We cannot indiscriminately credit jail time for one offense to the sentence on another. State v. Dawn (1975), 45 Ohio App.2d 43, 74 O.O.2d 77, 340 N.E.2d 421. But where one defendant who does not make bail spends more time in jail than would an identically situated defendant who did make bail, the Constitution has been violated. State v. Rawlings, supra.

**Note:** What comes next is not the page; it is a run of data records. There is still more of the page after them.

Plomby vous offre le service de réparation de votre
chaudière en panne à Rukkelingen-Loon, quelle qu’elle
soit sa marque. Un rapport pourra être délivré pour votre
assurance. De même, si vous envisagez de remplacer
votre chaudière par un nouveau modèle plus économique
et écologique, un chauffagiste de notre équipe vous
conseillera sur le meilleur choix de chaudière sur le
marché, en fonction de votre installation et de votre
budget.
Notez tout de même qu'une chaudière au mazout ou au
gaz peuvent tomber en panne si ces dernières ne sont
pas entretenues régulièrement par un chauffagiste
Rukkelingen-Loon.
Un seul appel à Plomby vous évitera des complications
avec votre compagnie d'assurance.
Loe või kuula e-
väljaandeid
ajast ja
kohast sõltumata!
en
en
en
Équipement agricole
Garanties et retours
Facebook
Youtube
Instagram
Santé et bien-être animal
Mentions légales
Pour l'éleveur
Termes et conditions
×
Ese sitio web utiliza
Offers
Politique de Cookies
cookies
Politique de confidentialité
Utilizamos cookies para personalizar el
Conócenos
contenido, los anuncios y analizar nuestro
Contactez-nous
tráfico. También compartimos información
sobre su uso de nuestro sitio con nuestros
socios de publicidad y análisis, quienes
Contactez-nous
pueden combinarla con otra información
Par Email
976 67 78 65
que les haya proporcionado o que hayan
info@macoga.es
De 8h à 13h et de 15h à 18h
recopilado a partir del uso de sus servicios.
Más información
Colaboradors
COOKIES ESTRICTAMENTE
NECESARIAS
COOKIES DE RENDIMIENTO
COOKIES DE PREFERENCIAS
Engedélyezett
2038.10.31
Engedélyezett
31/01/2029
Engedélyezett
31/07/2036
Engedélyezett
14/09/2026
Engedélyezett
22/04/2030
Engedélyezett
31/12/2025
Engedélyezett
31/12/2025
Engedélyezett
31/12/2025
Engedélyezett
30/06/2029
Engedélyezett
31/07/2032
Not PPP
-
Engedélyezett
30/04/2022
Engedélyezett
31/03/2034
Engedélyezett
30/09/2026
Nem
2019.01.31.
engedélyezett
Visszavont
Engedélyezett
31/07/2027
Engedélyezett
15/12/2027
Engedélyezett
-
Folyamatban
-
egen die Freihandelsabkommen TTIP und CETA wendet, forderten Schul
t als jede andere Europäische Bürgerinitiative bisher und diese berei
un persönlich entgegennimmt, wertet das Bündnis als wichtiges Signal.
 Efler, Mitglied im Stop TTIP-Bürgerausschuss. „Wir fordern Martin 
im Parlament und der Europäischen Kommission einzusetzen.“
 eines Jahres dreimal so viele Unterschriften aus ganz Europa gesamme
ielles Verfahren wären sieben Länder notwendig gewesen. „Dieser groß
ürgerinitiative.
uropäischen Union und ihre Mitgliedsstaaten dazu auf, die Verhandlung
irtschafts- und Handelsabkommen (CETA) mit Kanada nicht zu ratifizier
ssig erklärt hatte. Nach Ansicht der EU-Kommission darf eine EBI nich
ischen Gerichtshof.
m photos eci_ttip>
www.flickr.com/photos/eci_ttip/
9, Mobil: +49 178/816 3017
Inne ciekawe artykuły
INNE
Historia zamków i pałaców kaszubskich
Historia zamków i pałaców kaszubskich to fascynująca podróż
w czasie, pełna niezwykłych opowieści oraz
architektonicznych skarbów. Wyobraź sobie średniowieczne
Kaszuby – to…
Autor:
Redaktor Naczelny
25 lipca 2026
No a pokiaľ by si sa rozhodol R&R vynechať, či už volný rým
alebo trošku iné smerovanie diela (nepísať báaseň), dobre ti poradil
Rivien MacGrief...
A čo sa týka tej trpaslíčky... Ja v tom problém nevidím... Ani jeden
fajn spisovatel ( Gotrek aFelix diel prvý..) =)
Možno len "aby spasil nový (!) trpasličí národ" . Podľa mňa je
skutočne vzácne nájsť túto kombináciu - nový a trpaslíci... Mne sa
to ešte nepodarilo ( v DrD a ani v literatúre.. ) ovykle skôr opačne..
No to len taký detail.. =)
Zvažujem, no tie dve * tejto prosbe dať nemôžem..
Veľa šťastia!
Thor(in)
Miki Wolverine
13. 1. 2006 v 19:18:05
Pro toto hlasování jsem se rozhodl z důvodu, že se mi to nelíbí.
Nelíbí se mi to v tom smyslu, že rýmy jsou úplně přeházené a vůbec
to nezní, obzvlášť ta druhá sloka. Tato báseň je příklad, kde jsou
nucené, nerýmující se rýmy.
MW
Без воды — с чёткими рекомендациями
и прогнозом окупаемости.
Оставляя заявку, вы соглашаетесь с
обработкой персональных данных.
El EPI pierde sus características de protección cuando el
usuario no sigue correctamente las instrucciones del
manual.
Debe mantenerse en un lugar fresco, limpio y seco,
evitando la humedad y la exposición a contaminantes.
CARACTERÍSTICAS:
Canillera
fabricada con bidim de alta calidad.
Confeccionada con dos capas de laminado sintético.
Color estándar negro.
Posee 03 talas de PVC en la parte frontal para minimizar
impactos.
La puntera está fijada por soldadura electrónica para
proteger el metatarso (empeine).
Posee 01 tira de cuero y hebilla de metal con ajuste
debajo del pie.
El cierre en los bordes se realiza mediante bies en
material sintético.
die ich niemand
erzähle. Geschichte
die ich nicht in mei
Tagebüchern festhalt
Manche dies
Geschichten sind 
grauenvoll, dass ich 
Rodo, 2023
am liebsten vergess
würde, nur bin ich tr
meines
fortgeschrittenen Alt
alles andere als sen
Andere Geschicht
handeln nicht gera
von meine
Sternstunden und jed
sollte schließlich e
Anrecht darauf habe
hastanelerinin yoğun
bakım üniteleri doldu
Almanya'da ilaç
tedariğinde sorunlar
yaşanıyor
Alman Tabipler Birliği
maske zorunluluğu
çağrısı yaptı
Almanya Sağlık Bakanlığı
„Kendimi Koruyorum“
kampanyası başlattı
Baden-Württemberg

Sentence was imposed concurrently within the sound discretion of the trial court. Relator is denied the benefit of concurrent sentencing if his pretrial detention is not also considered to have been served concurrently toward both sentences. Because the Adult Parole Authority’s action violates the Constitution, I must dissent. 
      
      . While it is not designated as such, we construe appellees’ motion to dismiss as one for failure to state a claim upon which relief can be granted pursuant to Civ.R. 12(B)(6). In construing a complaint upon a motion to dismiss for failure to state a claim, we must presume that all factual allegations of the complaint are true and make all reasonable inferences in favor of the nonmoving party; before a court may dismiss the complaint, it must appear beyond a doubt that the plaintiff can prove no set of facts warranting a recovery. Bridges v. Natl. Engineering & Contracting Co. (1990), 49 Ohio St.3d 108, 112, 551 N. E.2d 163, 167; Mitchell v. Lawson Milk Co. (1988), 40 Ohio St.3d 190, 192, 532 N.E.2d 753, 755. In resolving a Civ.R. 12(B)(6) motion, a court is confined to the averments set forth in the complaint and cannot consider outside evidentiary materials unless the motion is converted into one for summary judgment under Civ.R. 56. State ex rel. Alford v. Willoughby Civ. Serv. Comm. (1979), 58 Ohio St.2d 221, 223, 12 O.O.3d 229, 230, 390 N.E.2d 782, 784. Hence, the trial court could not consider any pleadings filed in any alleged habeas corpus action to suggest that either the mandamus action was subject to dismissal because of the. pending habeas corpus action or that it was res judicata on those issues. See Johnson v. Linder (1984), 14 Ohio App.3d 412, 14 OBR 531, 471 N.E.2d 815; see, generally, 75 Ohio Jurisprudence 3d (1987) 142-143, Pleadings, Section 331. Finally, to the extent that appellees attempt to introduce such filings in the habeas corpus action as attachments to their appellate brief in the case at bar, we note that a reviewing court cannot add matter to the record before it, which was not a part of the trial court’s proceedings, and then decide the appeal on the basis of the new matter. State v. Ishmail (1978), 54 Ohio St.2d 402, 8 O.O.3d 405, 377 N.E.2d 500. For the foregoing reasons, if the trial court granted appellees’ Civ.R. 12(B)(6) motion to dismiss the mandamus action on the basis of res judicata by virtue of a previously filed habeas corpus action, it erred in doing so.